Avant tout, il convient de mettre en avant les lacunes inhérentes à
Cosmic Egg et
Keep Moving par rapport à l’éponyme : bien que comportant des morceaux plus travaillés dans l’écriture et la composition ("Far Away" ou "Black Swan" pour ne citer que ceux-ci), manquait cruellement à ces deux opus la lourdeur qui avait rendu le premier album aussi attrayant et efficace. Il suffit par exemple de balancer un gros "Colossal" pour se prendre en pleine face le duo guitare-clavier qui écrase tout sur son passage sans pour autant sonner pataud ou brouillon. Le clavier s’est malheureusement vu relayé au second plan par la suite, pointant seulement le bout de son nez pour quelques pianotages (l’intro de "In the Castle" en est l’exemple parfait). Sur ce point,
New Crown ne déçoit pas : Deep Purple a enfin recouvré ses droits, et le clavier retrouve l’ampleur qui lui manquait auparavant ("Enemy Is in Your Mind", "Heavy Weight", "New Crown"). Peres s’autorise mêmes quelques escapades psychédéliques comme sur le pont hypnotique et très crimsonien de "Tall Ships", assurément l’un des points d’orgue de l’album avec "My Tangerine Dream" et son final à la sauce
Johnny Cash sous LSD.
En plus du clavier, Peres assure toujours autant sur sa basse, frappant les cordes de son instrument comme jamais (le pont de "New Crown" groove comme pas permis), parfois à la manière d’un Geezer énervé ("Enemy Is in Your Mind", "Heavy Weight", encore ces deux-là). Il est d’ailleurs impossible de passer à côté de la veine sabbathienne de New Crown, que ce soit dans le pont de "How Many Times" ou dans les riffs de "Enemy Is in Your Mind" ou de "Radio". Il serait cependant réducteur de penser que Wolfmother fait du Black Sabbath à sa propre sauce : Wolfmother fait du Wolfmother, certains morceaux s’exemptant totalement de toute forme d’influence à proprement parler ("She Got It", qui aurait pu figurer sur Cosmic Egg, ou encore "I Ain’t Got No").

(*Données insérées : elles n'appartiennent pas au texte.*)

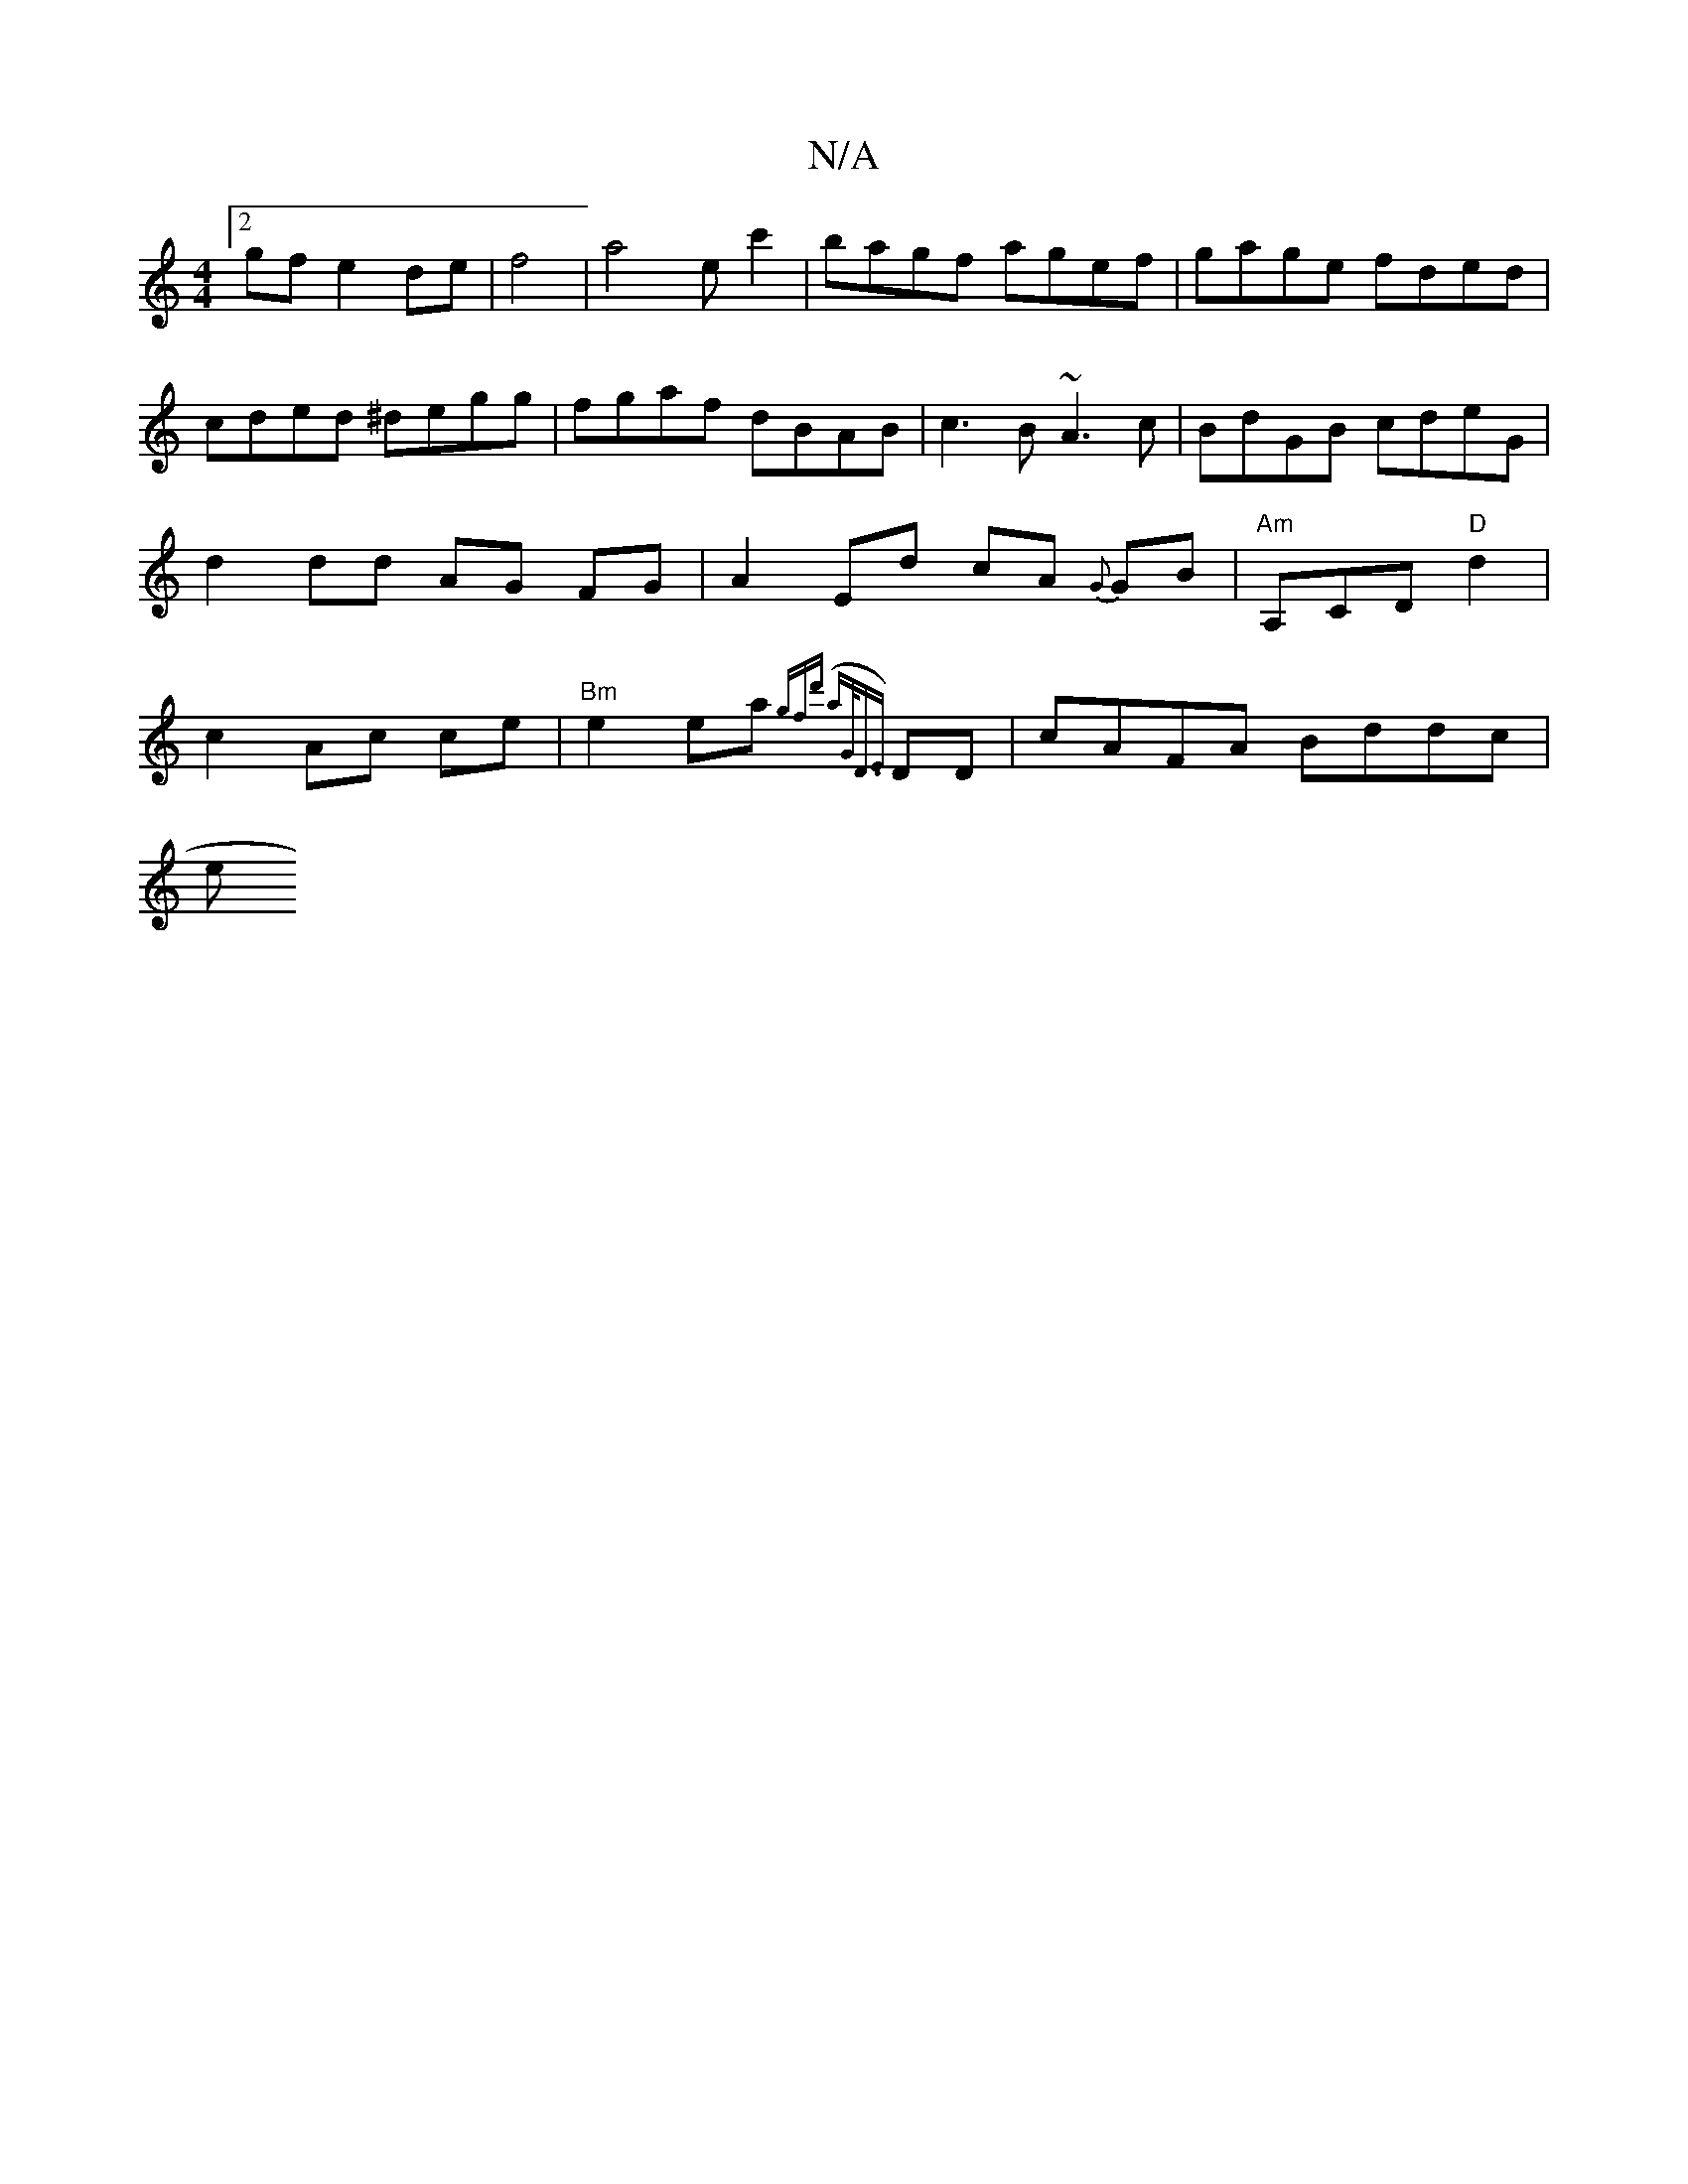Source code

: X:1
T:N/A
M:4/4
R:N/A
K:Cmajor
2:|
[2 gfe2de|f4|a4 ec'2 | bagf agef | gage fded | cded ^degg | fgaf dBAB | c3B ~A3c | BdGB cdeG | d2 dd AG FG | A2 Ed cA {G}GB | "Am"A,CD"D"d2|c2 Ac ce | "Bm"e2 ea {gfd' ('a)"G<D{E}DD | cAFA Bddc |
e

New Crown se veut donc plus proche de l’éponyme que de ses prédécesseurs, même s’il sonne différemment : tant sur le visuel (la pochette n’est pas sans rappeler les 45 tours des 60’s et des 70’s) que sur le sonore (les arrangements s’ancrent dans la même période que celle évoquée par la pochette : la voix n’est pas en avant, la batterie est très sèche, et le tout est volontairement opaque et étouffé, lui conférant ainsi un son moins défini mais loin d’être dégueulasse), New Crown a été pensé vintage. Plus brut et moins fignolé que ses grands frères, il se veut plus direct et renoue ainsi avec la spontanéité qu’avait su proposer l’éponyme. Le bâtard peut être fier de sa dernière production, même si on sait déjà qu’elle disparaîtra de la circulation aussi vite qu’elle est apparue. Et c’est bien dommage.